=== Provided information ===
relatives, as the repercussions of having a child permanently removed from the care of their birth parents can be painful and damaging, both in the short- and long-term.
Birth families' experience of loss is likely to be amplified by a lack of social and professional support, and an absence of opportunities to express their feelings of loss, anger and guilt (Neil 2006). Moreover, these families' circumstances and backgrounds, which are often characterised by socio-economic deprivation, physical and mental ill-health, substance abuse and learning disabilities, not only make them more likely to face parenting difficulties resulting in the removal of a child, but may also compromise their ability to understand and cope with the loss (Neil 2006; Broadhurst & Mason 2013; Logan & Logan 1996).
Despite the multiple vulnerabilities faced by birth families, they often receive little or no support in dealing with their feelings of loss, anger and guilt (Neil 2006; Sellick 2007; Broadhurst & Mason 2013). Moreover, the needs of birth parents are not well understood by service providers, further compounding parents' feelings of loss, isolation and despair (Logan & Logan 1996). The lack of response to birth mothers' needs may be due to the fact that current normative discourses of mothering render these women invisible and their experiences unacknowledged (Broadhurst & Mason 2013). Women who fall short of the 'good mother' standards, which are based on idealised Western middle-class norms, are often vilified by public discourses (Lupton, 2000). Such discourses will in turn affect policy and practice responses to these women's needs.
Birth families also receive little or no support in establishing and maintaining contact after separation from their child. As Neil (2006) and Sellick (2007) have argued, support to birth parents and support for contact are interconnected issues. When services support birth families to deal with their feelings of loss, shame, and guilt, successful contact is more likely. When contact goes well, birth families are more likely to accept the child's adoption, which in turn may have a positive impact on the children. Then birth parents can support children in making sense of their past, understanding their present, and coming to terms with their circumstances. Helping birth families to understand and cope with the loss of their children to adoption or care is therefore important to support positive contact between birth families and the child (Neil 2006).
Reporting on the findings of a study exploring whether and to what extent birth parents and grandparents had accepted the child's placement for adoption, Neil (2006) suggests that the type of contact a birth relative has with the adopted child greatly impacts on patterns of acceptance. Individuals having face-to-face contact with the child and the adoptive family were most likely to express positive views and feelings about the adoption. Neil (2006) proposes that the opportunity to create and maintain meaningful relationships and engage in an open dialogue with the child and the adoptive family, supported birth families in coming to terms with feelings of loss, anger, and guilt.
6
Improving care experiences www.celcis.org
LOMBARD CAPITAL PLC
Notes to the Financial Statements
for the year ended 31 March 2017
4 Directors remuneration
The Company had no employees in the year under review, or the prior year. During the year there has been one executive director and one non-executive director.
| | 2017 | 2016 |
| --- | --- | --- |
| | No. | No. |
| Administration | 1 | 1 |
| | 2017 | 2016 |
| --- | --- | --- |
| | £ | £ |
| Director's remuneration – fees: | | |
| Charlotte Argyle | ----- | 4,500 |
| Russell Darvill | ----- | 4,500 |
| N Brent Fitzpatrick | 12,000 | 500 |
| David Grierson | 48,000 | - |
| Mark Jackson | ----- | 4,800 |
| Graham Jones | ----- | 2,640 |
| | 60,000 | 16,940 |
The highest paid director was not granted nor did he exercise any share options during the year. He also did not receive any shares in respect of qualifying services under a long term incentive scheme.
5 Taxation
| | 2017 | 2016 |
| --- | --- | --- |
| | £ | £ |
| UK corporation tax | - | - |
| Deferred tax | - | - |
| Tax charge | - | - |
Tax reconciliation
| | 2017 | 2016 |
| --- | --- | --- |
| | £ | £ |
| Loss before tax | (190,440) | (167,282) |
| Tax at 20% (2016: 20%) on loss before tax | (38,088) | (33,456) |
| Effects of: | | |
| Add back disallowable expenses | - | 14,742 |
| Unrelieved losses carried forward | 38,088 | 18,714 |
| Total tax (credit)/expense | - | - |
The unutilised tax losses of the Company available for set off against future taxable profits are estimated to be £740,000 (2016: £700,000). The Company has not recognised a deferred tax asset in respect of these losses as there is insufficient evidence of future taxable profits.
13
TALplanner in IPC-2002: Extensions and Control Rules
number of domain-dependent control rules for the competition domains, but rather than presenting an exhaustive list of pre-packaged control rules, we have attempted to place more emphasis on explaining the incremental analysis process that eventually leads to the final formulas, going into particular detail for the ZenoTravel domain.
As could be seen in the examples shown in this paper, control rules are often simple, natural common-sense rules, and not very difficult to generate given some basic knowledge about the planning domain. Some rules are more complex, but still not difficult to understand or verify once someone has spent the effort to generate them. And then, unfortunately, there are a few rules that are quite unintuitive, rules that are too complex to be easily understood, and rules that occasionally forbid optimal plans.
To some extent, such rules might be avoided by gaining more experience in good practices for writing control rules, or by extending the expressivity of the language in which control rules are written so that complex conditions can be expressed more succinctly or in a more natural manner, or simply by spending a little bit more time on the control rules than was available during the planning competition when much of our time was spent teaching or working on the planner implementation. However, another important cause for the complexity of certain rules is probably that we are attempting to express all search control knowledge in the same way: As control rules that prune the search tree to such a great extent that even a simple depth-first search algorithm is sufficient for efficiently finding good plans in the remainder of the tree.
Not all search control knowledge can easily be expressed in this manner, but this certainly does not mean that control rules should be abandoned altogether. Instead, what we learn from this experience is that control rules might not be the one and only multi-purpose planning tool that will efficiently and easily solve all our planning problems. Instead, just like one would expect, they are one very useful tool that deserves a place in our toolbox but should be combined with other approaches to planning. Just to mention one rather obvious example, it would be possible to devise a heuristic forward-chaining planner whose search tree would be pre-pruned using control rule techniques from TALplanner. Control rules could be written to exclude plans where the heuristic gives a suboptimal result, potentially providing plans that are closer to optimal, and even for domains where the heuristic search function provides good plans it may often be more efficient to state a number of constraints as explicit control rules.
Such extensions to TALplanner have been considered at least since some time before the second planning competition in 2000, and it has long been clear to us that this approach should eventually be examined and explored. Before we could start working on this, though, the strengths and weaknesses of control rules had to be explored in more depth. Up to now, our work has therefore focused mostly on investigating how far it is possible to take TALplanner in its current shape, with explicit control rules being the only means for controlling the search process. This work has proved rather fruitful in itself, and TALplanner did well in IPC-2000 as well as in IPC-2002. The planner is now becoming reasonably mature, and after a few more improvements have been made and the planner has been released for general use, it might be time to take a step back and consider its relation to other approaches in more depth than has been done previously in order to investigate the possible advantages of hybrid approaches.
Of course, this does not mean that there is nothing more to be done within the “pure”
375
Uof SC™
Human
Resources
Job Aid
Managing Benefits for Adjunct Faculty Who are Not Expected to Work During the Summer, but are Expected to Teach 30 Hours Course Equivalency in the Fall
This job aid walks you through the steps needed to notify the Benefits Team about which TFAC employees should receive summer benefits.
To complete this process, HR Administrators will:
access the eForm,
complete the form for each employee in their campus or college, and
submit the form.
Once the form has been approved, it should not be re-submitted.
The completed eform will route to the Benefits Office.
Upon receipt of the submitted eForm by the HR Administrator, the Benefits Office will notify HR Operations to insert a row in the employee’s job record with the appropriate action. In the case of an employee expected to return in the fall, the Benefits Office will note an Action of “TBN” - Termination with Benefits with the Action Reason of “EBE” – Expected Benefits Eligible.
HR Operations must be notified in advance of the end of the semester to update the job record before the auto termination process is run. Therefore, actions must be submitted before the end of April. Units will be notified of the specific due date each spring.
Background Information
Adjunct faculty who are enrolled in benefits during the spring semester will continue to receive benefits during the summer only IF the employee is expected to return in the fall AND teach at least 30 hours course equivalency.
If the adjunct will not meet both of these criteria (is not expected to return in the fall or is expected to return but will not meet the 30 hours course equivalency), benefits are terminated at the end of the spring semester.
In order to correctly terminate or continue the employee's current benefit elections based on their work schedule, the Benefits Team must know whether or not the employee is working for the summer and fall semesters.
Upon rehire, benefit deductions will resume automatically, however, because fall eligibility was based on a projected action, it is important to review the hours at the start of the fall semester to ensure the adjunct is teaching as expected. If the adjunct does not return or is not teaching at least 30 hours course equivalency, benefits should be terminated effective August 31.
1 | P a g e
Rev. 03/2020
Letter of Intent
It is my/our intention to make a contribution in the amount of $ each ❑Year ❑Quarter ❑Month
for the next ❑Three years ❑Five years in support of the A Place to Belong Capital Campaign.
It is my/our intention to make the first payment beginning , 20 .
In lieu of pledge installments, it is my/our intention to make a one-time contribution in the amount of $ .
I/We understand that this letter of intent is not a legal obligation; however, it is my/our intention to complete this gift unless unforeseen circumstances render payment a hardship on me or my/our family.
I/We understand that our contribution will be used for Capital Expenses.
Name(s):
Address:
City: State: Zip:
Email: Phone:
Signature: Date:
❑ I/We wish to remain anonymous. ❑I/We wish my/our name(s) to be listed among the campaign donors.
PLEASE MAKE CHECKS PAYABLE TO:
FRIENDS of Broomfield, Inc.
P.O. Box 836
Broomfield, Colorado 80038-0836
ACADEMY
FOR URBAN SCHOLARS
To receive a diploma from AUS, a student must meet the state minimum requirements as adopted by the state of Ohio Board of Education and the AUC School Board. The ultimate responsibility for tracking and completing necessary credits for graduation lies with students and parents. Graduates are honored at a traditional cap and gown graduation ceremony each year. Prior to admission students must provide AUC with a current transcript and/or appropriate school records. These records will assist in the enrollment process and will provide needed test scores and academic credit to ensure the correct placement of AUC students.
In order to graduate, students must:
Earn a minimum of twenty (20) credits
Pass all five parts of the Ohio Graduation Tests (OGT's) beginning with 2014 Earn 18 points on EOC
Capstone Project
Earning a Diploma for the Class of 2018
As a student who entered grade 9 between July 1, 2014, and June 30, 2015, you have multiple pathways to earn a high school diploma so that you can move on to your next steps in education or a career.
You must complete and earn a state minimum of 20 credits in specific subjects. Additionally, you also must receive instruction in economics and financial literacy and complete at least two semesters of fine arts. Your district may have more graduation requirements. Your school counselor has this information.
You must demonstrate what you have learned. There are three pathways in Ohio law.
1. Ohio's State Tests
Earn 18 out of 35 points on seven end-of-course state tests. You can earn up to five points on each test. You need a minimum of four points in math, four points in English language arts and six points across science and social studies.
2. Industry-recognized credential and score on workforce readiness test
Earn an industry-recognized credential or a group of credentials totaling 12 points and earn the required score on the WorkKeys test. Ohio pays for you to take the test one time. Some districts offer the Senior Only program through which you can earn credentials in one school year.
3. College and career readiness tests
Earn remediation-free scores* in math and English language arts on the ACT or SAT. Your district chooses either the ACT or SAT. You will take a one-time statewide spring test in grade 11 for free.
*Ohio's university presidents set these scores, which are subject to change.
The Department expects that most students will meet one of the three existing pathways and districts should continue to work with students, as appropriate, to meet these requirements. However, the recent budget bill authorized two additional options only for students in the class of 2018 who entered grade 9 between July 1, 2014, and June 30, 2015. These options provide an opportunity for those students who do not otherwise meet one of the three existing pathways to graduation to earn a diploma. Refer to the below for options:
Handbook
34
===
### What the task requires
The range runs from the line above containing "Upon rehire, benefit" to the line containing "It is my/our intention to make a contribution", inclusive. Restate those lines word for word and no others.

### Task answer
Upon rehire, benefit deductions will resume automatically, however, because fall eligibility was based on a projected action, it is important to review the hours at the start of the fall semester to ensure the adjunct is teaching as expected. If the adjunct does not return or is not teaching at least 30 hours course equivalency, benefits should be terminated effective August 31.
1 | P a g e
Rev. 03/2020
Letter of Intent
It is my/our intention to make a contribution in the amount of $ each ❑Year ❑Quarter ❑Month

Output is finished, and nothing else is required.